• Extract

-------

Latin America remains a strong lure for petroleum industry capital.
Venezuela's congress has approved Pdvsa's profit sharing plan for E&P involving private companies (OGJ, Feb. 20, Newsletter). It calls for international tenders on 10 blocks to be explored under risk contracts, with any commercial discovery to be developed by a venture of the private company or group and a Pdvsa unit. It is the first direct equity participation under risk contracts by private firms in Venezuelan E&P since nationalization in 1976.
Private foreign and domestic companies are expected to provide about $23 billion in investment in Venezuela's petroleum sector the next 10 years, says Pdvsa. That compares with Pdvsa's capital budget for 1995-2004 of about $32 billion. Pdvsa's marginal fields program, under which private companies reactivate shutin or undeveloped fields in the country under service contracts, is expected to attract $1 billion the next 8 years. That in turn is expected to yield an incremental 420,000 b/d of capacity in 15 producing areas.
A Coastal Corp. unit has opened an office in Caracas in response to increasing investment opportunities in Venezuela. Prospects in Venezuela include projects for E&P, applications of proprietary refining technology, power generation, and natural gas transmission. No details are disclosed.
Meantime, Brazil and Venezuela signed initial agreements to closely affiliate their state oil companies and establish bilateral free trade within 10 years.
Plans call for setting up a venture of Pdvsa and Petrobras, Petroamerica, to capitalize on the two companies' strengths -Pdvsa's in refining, Petrobras' in deepwater E&P. The protocol calls for construction and operation of refineries, with the first slated for northern Brazil and supplied with Venezuelan crude, as well as refined products and petrochemical purchase agreements.

-------

• Record excerpts
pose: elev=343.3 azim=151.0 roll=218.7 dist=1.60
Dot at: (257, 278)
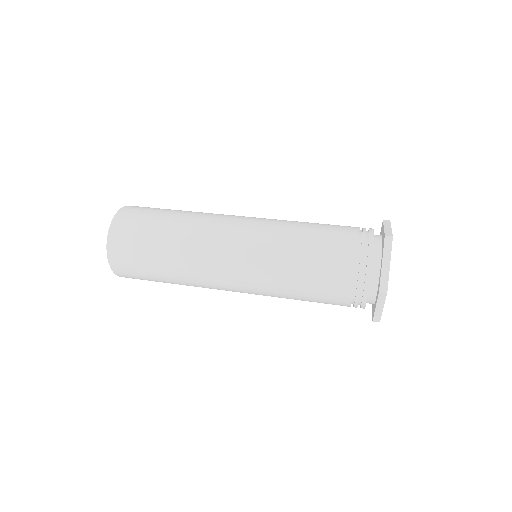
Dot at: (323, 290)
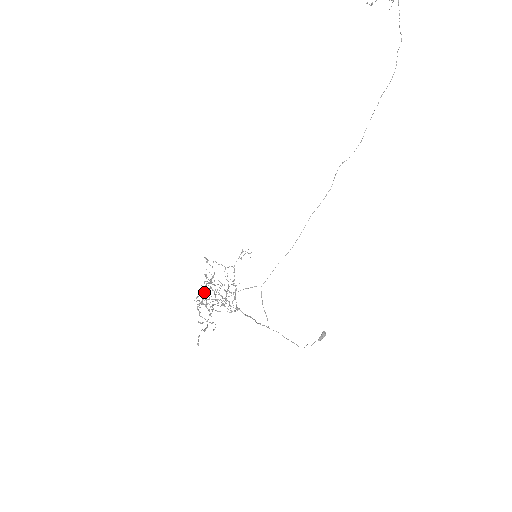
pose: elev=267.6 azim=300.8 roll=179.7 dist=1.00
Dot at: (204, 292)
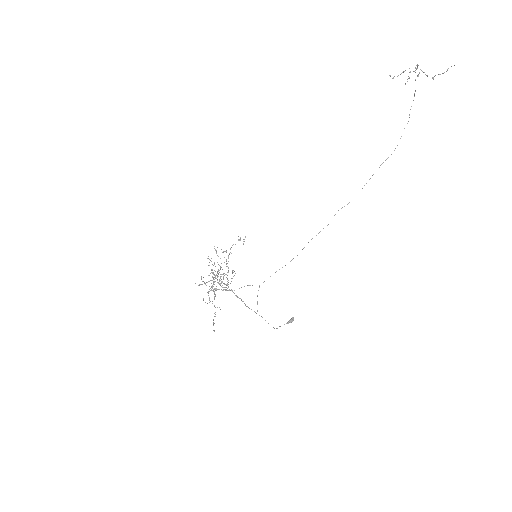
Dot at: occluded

-------

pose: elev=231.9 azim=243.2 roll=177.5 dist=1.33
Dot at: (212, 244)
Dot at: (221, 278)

-------

• Written request 1
For the oil investment text above, do these statements agree with it? Answer yes or no for each, quoting the words that decide it. (a) Private companies are expected to invest about $23 billion in Venezuela's petroleum sector over the next 10 years. (b) The profit sharing plan calls for international tenders on 15 blocks. (c) The first refinery under the Brazil-Venezuela protocol is slated for southern Brazil.
• Written request 2
Set down the part of the oil investment text from "Latin America remains" up to and including "nationalization in 1976.", word for word.

• Full output 1
(a) Yes: "Private foreign and domestic companies are expected to provide about $23 billion in investment in Venezuela's petroleum sector the next 10 years"
(b) No: "It calls for international tenders on 10 blocks"
(c) No: "with the first slated for northern Brazil"

• Full output 2
Latin America remains a strong lure for petroleum industry capital.
Venezuela's congress has approved Pdvsa's profit sharing plan for E&P involving private companies (OGJ, Feb. 20, Newsletter). It calls for international tenders on 10 blocks to be explored under risk contracts, with any commercial discovery to be developed by a venture of the private company or group and a Pdvsa unit. It is the first direct equity participation under risk contracts by private firms in Venezuelan E&P since nationalization in 1976.